- [How to complete this task] Go through the records below and tally the lines that include "project". Answer with the number only.

- [Extracted information]

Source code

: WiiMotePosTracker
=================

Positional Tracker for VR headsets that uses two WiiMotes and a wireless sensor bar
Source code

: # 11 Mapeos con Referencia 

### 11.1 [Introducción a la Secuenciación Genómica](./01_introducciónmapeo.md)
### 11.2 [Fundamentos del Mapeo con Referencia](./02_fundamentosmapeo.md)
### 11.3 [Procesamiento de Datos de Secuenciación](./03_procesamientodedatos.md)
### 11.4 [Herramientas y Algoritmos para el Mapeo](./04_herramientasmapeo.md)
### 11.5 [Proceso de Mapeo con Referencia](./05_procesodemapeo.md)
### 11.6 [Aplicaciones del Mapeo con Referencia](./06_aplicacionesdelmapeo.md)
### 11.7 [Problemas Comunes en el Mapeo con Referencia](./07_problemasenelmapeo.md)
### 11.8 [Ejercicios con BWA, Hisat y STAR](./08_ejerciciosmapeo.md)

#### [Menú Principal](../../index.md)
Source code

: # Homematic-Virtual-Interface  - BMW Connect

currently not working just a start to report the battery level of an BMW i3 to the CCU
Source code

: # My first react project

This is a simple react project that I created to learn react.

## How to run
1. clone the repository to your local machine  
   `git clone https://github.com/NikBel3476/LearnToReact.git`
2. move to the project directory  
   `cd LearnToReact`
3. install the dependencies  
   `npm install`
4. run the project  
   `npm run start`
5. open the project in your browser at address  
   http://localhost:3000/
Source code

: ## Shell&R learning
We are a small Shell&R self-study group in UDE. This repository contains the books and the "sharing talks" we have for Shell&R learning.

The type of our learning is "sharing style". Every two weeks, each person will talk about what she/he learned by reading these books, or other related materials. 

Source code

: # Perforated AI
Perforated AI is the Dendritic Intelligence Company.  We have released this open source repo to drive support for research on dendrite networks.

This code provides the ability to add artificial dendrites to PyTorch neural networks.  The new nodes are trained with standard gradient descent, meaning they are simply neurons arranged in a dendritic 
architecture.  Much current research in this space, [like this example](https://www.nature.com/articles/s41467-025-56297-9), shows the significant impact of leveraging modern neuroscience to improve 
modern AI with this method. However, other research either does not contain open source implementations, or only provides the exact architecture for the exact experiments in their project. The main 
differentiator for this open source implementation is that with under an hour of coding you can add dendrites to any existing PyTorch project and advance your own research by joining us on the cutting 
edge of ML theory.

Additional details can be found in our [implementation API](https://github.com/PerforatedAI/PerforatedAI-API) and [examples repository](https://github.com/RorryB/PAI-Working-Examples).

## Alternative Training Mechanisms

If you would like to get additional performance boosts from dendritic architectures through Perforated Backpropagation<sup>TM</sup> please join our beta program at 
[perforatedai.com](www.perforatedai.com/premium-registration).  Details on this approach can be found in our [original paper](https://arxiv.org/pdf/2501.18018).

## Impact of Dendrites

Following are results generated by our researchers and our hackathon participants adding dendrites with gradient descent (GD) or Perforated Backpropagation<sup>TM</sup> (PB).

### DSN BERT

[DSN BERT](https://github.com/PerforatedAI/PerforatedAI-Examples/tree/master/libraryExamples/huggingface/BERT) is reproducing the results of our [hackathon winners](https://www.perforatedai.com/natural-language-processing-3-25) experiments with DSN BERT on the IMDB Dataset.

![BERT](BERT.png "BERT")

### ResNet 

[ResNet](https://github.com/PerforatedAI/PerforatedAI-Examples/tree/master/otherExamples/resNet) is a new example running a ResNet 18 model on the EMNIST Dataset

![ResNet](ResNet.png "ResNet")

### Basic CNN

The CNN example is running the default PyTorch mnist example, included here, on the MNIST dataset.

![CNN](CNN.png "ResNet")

- [Answer for the task] 7